Kolombiya’da, silahlı örgüt FARC’a alternatif Unión Patriótica’nın (Birleşik Yurtseverler-UP)  kurulmasına gidecek altyapı, bizzat Kolombiya devleti tarafından oluşturuldu. UP üyeleri, sadece silahlı örgüt FARC bünyesinde yeralan kimseler değillerdi; çeşitli sol hareketler, işçi sendikaları, öğrenci gruplarından insanlar da, UP’de ağırlıklı olarak yer alıyordu.
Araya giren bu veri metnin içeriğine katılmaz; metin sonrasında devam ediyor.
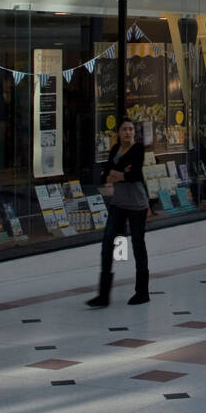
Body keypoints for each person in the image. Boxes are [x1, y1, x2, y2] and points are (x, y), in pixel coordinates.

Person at [87, 117, 152, 308]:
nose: (128, 132)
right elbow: (105, 174)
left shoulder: (138, 149)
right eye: (124, 129)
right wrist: (119, 173)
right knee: (108, 243)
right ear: (118, 132)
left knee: (138, 245)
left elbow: (133, 174)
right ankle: (103, 295)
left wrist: (118, 174)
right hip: (119, 203)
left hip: (137, 204)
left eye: (131, 129)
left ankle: (142, 292)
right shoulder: (115, 149)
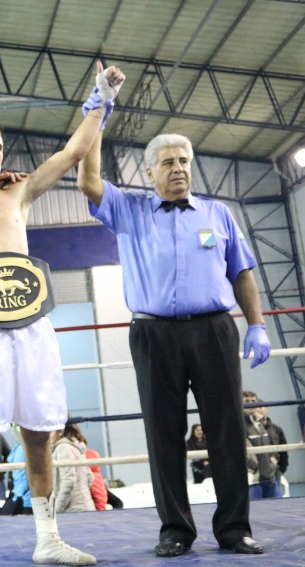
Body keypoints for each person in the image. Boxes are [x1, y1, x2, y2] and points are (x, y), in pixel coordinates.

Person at [0, 62, 120, 566]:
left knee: (40, 431)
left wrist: (98, 97)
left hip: (33, 324)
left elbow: (73, 151)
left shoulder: (21, 190)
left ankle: (47, 538)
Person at [78, 98, 272, 555]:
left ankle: (234, 528)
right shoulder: (130, 209)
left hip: (213, 330)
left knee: (226, 430)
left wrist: (257, 325)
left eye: (184, 161)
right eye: (168, 162)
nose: (179, 168)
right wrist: (98, 116)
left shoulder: (218, 214)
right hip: (154, 333)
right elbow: (87, 179)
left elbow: (242, 273)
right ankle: (175, 530)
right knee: (163, 433)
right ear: (149, 173)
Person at [243, 391, 282, 499]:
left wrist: (273, 462)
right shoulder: (238, 424)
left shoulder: (260, 424)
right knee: (256, 514)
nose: (251, 404)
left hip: (269, 477)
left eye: (253, 401)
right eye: (247, 401)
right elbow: (235, 451)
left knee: (279, 510)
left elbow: (271, 445)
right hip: (253, 481)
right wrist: (253, 467)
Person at [51, 424, 95, 514]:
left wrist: (57, 510)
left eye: (49, 431)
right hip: (85, 506)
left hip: (72, 511)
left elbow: (69, 481)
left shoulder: (63, 448)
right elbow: (90, 477)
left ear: (60, 432)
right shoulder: (76, 447)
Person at [256, 402, 288, 495]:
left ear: (266, 408)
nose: (258, 409)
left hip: (274, 473)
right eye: (256, 407)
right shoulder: (247, 429)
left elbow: (283, 451)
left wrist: (281, 468)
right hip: (255, 475)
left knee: (276, 503)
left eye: (261, 406)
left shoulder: (276, 429)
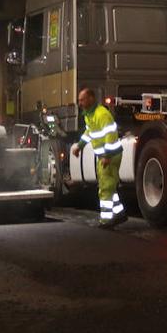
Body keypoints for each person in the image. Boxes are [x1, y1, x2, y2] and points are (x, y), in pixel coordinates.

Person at [71, 87, 126, 228]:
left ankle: (106, 219)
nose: (80, 103)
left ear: (91, 98)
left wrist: (107, 156)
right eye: (79, 100)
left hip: (110, 156)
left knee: (105, 188)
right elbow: (90, 131)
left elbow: (111, 136)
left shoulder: (102, 115)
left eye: (82, 100)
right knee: (109, 186)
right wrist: (80, 146)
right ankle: (119, 213)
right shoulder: (90, 115)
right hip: (104, 155)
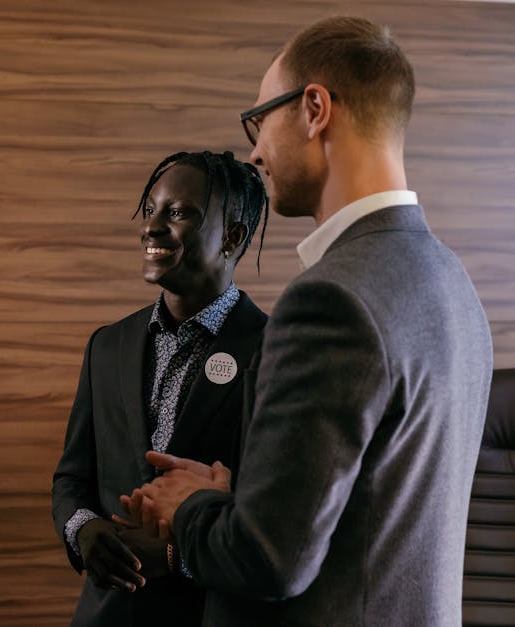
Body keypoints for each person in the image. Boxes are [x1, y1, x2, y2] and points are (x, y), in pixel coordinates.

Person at [125, 16, 494, 626]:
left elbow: (268, 561)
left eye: (260, 120)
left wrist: (189, 507)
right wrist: (236, 497)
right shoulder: (452, 281)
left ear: (314, 109)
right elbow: (374, 507)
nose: (255, 152)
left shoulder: (330, 301)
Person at [52, 150, 268, 625]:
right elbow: (72, 478)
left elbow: (275, 524)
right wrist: (84, 531)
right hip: (106, 614)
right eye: (151, 210)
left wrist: (178, 558)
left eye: (178, 213)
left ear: (231, 236)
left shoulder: (275, 353)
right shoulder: (107, 346)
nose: (152, 226)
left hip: (212, 612)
Bu temel üzerinden, FARC-EP’nin kendisi, Juntas Patrióticas (Dayanışma Hücreleri) diye yapılanmalar kurarak, sivil politikaya geçiş çabalarını kurumsallaştırdı. 1986’da seçimlere ilk girişinde, UP’nin özellikle yerelde ama aynı zamanda da, ulusal çaptaki sandık başarısı, partiyi, ülke tarihindeki en başarılı sol parti konumuna getirdi.  Ancak, başarıyla beraber, UP’nin üyelerine yönelik şiddet olayları gerçekleşmeye başladı. 1987’de, bir önceki sene Kolombiya Başkanlığına da aday olan ve yüzde beşlik oyla fena da olmayan bir çıkış yapan Jaime Pardo’nun öldürülmesi gibi, üst düzey suikastler de yaşandı. Keza, siyasetçilere tutuklamalar…
 
FARC’ın ilk siyasi çıkışının yaşandığı 1980’lerin başındaki dönemde, örgütün üye sayısı yarıya azaldı; 1982’de altı bin kadar olan örgüt üyeliği 1985-86’da üç bine kadar düştü. Ancak, siyasi kanada yönelik baskı ve şiddet ile politika yolunun kapanması, 1990’lardan 2000’lere kadar olan dönemin silahlı kanat FARC’ın en şahin ve örgüte katılımın tavan yaptığı zamanı olmasına neden oldu.
 
Türkiye de bunu mu istiyor?
 
Sri Lanka, çok istese de olamaz Türkiye. Fıtratında yok. Coğrafyası, değil coğrafi yalıtılmayı, Sünni demografyası üzerinden radikalleşmiş mezhepsel izolasyonu bile izinsiz kılıyor. Hem Müslümanlık kardeşliğini öne sür, hem Alevi, Şii; aynı şemsiyede olabilecek herkese düşman ol; hem Sünni liderliği olarak iddia koy, hem aynı şemsiyede olabilecek etnik Kürtler baştaki grupları çıkara tahvil edilebilecek piyoncuklar gibi gör… Tüm bu yanlış politikaların sonucu, büyük ihtimalle, kendini ruhen “adacık” kılmış bir Türkiye olacak.
 
Ama, bugün sahiplenilmeyen tarafları Türkiye’nin; haklarına sahip çıkılmayan yarısı, yarın öbür gün de sınırlarında kalabilir mi? Siz, yanıt verin.
 
Sahiplenmiyorsanız kalbinizin bir yanını; o yan, sizin midir?